Top of Input data

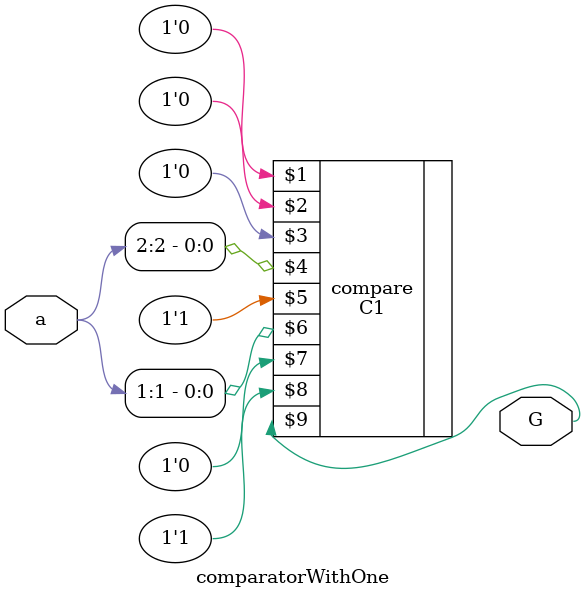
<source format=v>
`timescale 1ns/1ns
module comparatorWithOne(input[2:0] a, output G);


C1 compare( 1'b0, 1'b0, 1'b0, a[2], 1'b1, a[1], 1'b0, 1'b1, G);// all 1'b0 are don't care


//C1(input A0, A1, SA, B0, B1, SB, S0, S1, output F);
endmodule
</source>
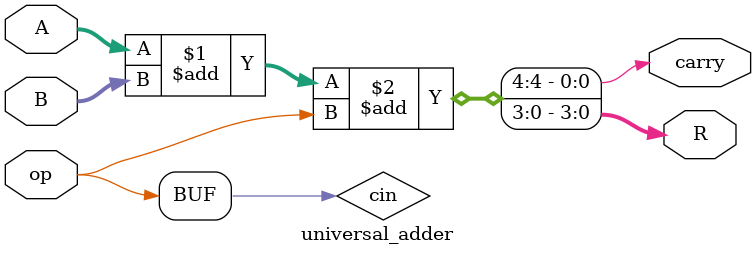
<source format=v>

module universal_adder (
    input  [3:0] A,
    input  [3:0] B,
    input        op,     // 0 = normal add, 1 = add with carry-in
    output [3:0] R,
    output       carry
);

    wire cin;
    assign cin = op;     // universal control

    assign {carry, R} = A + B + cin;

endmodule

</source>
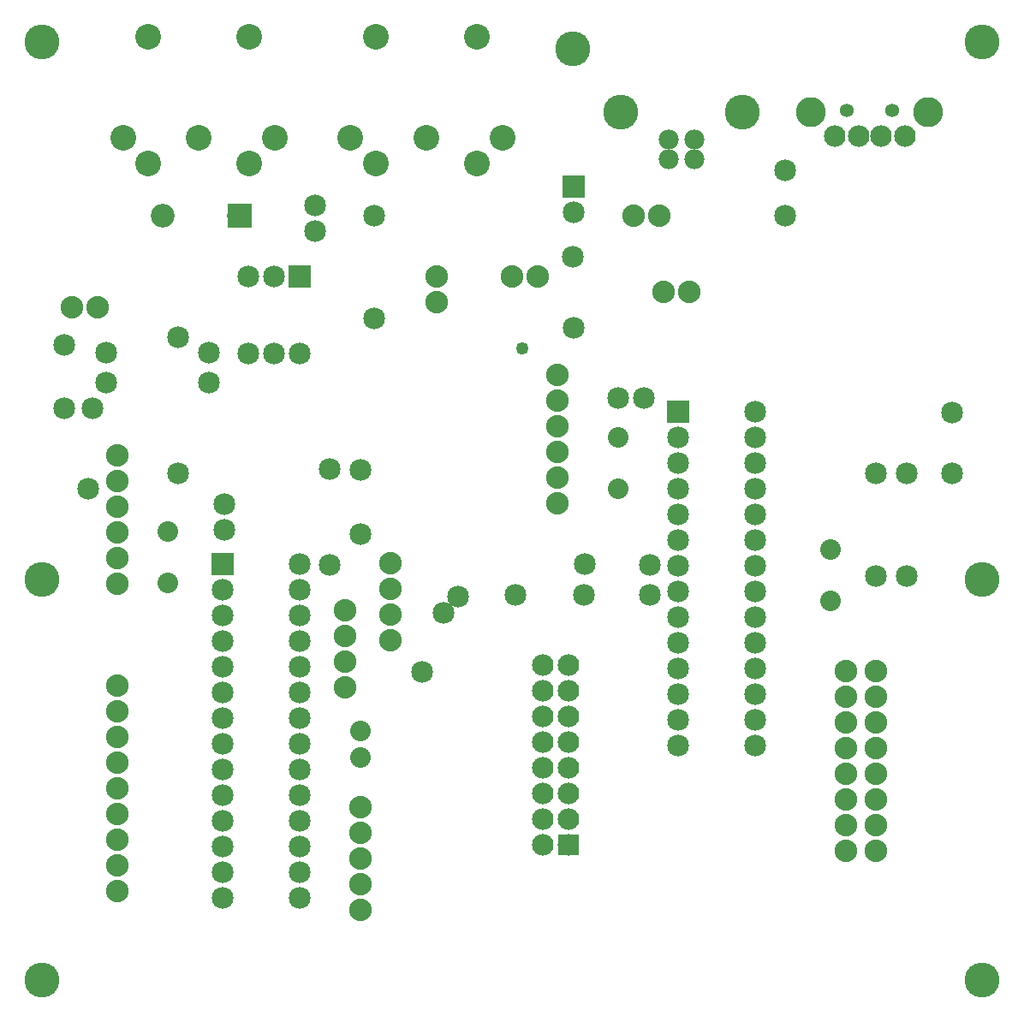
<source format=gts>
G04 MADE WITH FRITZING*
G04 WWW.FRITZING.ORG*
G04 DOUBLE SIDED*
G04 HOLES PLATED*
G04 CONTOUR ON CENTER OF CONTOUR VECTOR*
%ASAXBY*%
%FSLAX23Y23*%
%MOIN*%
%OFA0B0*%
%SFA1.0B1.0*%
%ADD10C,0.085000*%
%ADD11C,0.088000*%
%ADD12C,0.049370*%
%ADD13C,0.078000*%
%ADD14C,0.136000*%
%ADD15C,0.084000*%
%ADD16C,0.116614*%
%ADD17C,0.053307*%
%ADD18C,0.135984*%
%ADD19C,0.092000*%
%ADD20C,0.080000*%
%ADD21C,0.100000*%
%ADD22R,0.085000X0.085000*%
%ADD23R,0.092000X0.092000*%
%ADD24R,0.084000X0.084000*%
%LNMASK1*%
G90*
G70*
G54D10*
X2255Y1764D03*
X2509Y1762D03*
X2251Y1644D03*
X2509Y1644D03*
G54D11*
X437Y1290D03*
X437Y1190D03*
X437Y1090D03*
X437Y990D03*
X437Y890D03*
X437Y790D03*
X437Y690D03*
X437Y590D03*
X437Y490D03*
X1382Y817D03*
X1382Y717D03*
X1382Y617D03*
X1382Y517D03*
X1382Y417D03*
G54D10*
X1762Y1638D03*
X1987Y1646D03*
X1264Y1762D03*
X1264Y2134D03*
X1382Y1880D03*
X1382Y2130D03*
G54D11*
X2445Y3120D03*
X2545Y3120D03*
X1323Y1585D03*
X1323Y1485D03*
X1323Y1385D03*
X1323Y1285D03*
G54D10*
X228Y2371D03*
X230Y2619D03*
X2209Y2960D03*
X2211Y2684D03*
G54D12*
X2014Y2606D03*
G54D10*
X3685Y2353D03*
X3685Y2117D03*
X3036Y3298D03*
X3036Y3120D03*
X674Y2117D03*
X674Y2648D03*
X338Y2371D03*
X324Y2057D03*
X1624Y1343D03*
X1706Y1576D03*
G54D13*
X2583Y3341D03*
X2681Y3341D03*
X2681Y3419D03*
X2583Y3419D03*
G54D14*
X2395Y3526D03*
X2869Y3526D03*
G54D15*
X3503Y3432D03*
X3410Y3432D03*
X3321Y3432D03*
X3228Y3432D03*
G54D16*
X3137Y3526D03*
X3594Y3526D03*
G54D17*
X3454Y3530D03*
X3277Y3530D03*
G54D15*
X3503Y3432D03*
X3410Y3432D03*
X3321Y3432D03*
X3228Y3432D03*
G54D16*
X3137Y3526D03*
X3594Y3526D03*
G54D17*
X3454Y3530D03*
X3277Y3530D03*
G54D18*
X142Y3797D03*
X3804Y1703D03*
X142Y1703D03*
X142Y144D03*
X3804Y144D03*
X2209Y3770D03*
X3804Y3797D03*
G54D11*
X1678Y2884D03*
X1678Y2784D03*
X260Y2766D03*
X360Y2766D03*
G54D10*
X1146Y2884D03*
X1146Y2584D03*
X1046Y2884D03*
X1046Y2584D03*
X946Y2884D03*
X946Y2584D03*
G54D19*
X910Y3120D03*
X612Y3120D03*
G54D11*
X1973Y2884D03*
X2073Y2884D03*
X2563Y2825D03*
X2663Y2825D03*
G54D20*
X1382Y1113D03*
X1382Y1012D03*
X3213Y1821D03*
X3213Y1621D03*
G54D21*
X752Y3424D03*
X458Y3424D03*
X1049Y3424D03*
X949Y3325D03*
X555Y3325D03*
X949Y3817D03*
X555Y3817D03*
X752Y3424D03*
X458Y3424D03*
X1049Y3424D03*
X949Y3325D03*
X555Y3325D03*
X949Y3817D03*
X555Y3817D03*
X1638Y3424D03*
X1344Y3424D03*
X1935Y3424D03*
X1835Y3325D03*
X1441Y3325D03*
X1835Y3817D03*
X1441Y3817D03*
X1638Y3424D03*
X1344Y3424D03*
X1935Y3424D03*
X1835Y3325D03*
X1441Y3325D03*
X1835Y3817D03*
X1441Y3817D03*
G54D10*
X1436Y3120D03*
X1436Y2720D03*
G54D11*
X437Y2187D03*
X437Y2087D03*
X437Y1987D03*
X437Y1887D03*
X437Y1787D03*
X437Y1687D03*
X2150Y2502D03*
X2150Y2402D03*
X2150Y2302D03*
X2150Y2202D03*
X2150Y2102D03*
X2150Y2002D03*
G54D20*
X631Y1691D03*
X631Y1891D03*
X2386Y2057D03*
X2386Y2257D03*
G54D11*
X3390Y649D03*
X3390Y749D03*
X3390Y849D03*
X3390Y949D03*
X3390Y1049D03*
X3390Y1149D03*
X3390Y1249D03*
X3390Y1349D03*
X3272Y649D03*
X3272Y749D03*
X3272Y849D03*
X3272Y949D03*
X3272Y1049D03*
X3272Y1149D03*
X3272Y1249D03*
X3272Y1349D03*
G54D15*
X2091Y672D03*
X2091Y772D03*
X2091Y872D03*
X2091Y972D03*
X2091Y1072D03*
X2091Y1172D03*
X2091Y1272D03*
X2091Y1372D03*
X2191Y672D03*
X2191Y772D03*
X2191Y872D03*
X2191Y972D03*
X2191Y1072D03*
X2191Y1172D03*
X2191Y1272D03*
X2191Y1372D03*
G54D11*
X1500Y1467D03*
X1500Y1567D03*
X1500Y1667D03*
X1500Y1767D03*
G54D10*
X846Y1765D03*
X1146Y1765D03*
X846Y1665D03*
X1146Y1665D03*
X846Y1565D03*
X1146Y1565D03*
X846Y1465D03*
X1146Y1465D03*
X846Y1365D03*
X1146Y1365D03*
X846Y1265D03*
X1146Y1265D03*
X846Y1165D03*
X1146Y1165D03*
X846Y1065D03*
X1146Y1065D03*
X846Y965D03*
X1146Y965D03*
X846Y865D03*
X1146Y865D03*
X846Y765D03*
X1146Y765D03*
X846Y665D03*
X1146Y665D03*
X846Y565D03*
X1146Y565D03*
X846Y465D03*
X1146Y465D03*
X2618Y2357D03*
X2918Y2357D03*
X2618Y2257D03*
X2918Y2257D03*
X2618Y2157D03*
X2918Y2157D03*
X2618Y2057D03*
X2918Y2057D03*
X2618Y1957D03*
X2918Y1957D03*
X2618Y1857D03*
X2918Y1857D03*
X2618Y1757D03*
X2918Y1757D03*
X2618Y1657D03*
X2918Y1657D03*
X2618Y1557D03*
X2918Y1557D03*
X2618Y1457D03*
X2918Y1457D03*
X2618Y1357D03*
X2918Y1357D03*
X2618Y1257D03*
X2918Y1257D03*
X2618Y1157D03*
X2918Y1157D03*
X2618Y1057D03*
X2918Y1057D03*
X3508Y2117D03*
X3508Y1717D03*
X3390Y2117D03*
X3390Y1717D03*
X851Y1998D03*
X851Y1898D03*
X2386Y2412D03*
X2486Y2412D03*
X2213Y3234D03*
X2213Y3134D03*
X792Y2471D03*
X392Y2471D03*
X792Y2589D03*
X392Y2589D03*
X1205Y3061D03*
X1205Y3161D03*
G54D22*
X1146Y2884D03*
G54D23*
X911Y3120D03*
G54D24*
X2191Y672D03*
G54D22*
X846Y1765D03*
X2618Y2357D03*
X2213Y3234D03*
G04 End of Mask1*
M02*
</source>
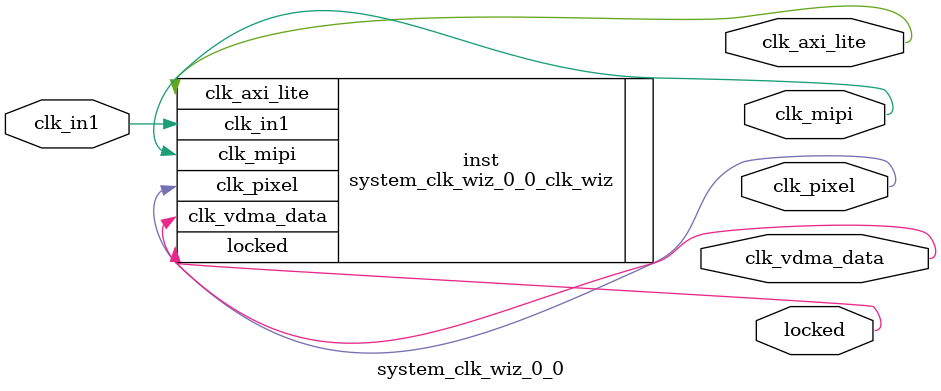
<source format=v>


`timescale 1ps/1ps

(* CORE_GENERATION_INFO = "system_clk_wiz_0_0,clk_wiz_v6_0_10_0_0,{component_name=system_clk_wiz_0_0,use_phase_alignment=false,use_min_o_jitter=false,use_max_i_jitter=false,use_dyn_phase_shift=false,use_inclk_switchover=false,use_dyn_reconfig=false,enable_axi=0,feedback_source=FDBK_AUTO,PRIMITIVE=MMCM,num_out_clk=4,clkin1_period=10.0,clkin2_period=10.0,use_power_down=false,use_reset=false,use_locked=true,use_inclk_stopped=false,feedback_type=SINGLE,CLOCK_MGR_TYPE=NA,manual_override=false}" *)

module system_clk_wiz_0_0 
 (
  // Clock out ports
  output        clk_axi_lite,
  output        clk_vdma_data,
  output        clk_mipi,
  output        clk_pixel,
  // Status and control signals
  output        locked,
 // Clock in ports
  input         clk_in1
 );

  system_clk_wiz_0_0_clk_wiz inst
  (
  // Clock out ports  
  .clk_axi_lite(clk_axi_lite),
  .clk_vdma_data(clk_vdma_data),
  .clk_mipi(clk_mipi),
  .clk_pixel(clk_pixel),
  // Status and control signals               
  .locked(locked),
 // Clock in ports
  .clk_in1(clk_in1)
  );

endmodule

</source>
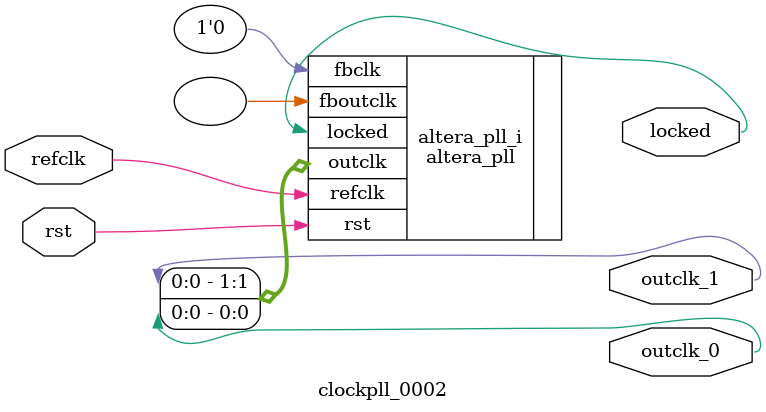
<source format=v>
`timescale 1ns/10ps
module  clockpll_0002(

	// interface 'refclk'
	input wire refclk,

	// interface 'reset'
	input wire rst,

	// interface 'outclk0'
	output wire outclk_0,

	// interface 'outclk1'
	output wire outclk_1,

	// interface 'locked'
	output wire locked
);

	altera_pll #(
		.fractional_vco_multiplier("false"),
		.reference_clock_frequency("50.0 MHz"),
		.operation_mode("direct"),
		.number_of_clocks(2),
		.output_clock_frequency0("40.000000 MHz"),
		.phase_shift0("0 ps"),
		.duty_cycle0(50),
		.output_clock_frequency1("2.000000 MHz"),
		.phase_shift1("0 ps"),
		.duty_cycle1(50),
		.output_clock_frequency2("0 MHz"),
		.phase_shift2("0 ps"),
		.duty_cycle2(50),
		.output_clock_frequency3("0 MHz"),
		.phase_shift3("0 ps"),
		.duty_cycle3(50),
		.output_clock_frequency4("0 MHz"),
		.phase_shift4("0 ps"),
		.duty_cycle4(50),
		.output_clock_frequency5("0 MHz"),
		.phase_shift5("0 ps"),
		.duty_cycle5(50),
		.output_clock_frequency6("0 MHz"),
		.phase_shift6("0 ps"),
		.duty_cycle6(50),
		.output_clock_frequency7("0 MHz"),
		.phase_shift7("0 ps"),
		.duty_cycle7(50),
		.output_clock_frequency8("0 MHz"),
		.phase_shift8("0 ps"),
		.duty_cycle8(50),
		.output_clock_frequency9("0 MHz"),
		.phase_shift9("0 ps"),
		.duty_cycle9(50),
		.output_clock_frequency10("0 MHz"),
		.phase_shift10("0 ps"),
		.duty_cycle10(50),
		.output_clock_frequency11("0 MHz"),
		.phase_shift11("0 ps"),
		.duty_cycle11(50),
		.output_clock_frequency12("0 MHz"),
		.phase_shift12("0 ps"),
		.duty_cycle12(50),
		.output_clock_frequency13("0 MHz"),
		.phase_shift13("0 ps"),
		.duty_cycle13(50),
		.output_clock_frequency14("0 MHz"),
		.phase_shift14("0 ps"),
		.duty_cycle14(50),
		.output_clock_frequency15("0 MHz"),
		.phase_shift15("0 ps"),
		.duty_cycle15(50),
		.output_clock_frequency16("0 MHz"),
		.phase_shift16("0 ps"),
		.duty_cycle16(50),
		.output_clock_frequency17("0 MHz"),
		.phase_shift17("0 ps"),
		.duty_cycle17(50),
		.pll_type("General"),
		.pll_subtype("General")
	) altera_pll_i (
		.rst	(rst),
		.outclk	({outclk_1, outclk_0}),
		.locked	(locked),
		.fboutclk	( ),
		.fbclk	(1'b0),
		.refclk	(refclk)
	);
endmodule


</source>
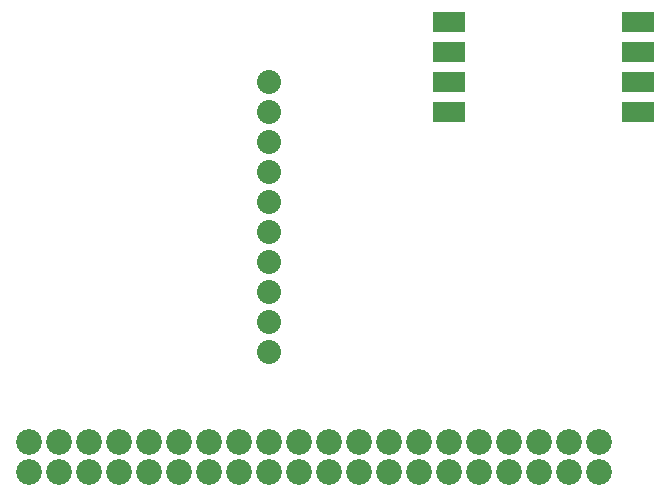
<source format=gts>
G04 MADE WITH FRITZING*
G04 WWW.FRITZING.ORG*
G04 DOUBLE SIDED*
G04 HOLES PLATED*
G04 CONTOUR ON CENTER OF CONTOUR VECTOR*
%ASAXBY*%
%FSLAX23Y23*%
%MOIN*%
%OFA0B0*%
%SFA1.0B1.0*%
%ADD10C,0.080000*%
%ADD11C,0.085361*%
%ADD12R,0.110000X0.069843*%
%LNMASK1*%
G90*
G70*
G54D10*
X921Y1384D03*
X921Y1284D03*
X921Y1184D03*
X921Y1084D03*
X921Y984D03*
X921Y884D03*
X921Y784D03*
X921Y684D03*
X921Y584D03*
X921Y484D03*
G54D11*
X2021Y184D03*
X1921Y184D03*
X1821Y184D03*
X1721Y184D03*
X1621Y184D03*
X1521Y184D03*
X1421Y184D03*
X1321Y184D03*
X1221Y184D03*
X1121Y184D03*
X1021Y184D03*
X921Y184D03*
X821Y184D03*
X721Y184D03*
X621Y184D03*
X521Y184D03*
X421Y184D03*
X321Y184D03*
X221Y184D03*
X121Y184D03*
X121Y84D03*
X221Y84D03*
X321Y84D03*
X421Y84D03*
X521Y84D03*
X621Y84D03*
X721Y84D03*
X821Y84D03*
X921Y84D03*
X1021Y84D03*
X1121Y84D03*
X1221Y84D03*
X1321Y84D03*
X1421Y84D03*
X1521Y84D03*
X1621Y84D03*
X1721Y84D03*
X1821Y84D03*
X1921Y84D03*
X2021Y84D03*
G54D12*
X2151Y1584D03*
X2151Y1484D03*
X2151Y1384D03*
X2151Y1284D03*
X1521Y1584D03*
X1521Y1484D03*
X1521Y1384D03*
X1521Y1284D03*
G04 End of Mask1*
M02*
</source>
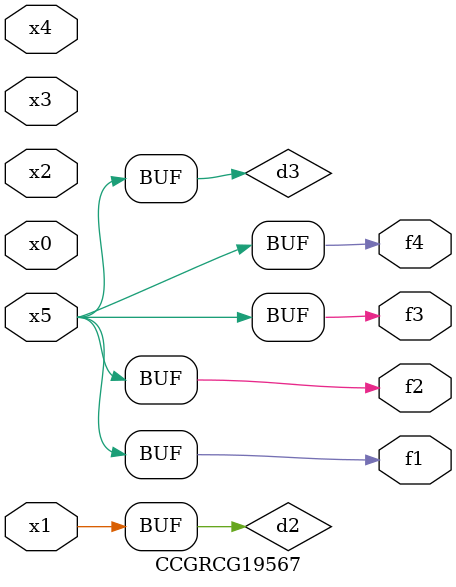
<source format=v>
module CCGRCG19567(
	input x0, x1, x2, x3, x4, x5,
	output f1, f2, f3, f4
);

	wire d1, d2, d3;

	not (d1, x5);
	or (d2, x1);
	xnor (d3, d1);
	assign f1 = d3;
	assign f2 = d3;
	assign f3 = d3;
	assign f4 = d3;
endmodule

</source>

Bottom of Input data

**What you will do**:
Every line from the one containing "X521Y184D03*" through the end of the entries above, both included, should be extracted exactly, with pictures left out.

**Written answer**:
X521Y184D03*
X421Y184D03*
X321Y184D03*
X221Y184D03*
X121Y184D03*
X121Y84D03*
X221Y84D03*
X321Y84D03*
X421Y84D03*
X521Y84D03*
X621Y84D03*
X721Y84D03*
X821Y84D03*
X921Y84D03*
X1021Y84D03*
X1121Y84D03*
X1221Y84D03*
X1321Y84D03*
X1421Y84D03*
X1521Y84D03*
X1621Y84D03*
X1721Y84D03*
X1821Y84D03*
X1921Y84D03*
X2021Y84D03*
G54D12*
X2151Y1584D03*
X2151Y1484D03*
X2151Y1384D03*
X2151Y1284D03*
X1521Y1584D03*
X1521Y1484D03*
X1521Y1384D03*
X1521Y1284D03*
G04 End of Mask1*
M02*
</source>
<source format=v>
module CCGRCG19567(
	input x0, x1, x2, x3, x4, x5,
	output f1, f2, f3, f4
);

	wire d1, d2, d3;

	not (d1, x5);
	or (d2, x1);
	xnor (d3, d1);
	assign f1 = d3;
	assign f2 = d3;
	assign f3 = d3;
	assign f4 = d3;
endmodule

</source>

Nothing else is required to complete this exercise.